Ulteriormente la corte di merito ha puntualizzato che “gli assunti del B. secondo cui solo alcuni condomini (gli appellati) utilizzano il lastrico solare per lavare e stendere i panni e che la frequenza di utilizzo sarebbe modesta, sono circostanze indimostrate, mentre le testimonianze assunte confortano le tesi opposte” (così sentenza d’appello, pag. 11).
25. In dipendenza del rigetto del ricorso il ricorrente va condannato a rimborsare ai controricorrenti le spese del giudizio di legittimità; la liquidazione segue come da dispositivo.

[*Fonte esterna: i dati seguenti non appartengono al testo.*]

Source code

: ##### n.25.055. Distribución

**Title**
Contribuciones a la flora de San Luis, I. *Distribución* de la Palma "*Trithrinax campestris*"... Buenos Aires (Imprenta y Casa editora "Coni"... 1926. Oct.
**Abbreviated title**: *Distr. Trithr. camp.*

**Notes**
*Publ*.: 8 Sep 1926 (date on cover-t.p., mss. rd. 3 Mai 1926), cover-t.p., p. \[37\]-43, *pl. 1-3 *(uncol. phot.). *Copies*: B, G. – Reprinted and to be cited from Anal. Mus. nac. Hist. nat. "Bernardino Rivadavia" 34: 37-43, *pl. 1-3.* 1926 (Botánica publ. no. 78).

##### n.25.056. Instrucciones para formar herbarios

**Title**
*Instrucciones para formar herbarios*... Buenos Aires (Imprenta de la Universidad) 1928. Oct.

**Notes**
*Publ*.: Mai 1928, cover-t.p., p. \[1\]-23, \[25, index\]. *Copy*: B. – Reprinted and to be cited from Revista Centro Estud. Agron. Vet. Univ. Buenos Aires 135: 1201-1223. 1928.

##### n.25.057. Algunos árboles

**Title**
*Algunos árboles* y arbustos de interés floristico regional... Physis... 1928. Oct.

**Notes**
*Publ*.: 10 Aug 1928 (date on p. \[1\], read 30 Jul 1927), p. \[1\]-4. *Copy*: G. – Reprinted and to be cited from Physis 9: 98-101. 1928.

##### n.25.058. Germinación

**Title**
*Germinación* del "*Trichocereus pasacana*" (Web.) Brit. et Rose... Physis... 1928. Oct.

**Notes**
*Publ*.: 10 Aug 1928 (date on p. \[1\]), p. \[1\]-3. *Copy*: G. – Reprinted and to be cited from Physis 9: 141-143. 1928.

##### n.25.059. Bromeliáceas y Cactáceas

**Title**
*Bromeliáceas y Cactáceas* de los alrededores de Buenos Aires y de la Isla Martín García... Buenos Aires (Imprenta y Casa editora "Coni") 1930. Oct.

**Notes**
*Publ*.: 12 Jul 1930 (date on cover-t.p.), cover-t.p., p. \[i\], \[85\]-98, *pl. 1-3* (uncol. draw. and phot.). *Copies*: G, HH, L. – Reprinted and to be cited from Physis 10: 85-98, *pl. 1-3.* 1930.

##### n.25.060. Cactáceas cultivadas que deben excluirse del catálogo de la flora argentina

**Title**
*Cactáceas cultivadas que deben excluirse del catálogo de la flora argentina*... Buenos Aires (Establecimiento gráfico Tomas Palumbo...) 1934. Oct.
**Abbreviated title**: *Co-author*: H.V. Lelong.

26. Ai sensi del D.P.R. n. 115 del 2002, art. 13, comma 1 quater, si dà atto della sussistenza dei presupposti processuali per il versamento, da parte del ricorrente, di un ulteriore importo a titolo di contributo unificato pari a quello previsto per il ricorso ai sensi dell’art. 13, comma 1 bis D.P.R. cit., se dovuto (cfr. Cass. sez. un. 20.2.2020, n. 4315).
P.Q.M.
La Corte rigetta il ricorso; condanna il ricorrente, B.P., a rimborsare ai controricorrenti, Ba.Ti., G.M. e T.A., le spese del presente giudizio di legittimità, che si liquidano in complessivi Euro 2.000,00, di cui Euro 200,00 per esborsi, oltre rimborso forfetario delle spese generali nella misura del 15%, i.v.a. e cassa come per legge; ai sensi del D.P.R. n. 115 del 2002, art. 13, comma 1 quater dà atto della sussistenza dei presupposti processuali per il versamento, da parte del ricorrente, di un ulteriore importo a titolo di contributo unificato pari a quello previsto per il ricorso ai sensi dell’art. 13, comma 1 bis D.P.R. cit., se dovuto.
Così deciso in Roma, nella camera di consiglio della sez. seconda civ. della Corte Suprema di Cassazione, il 27 aprile 2021.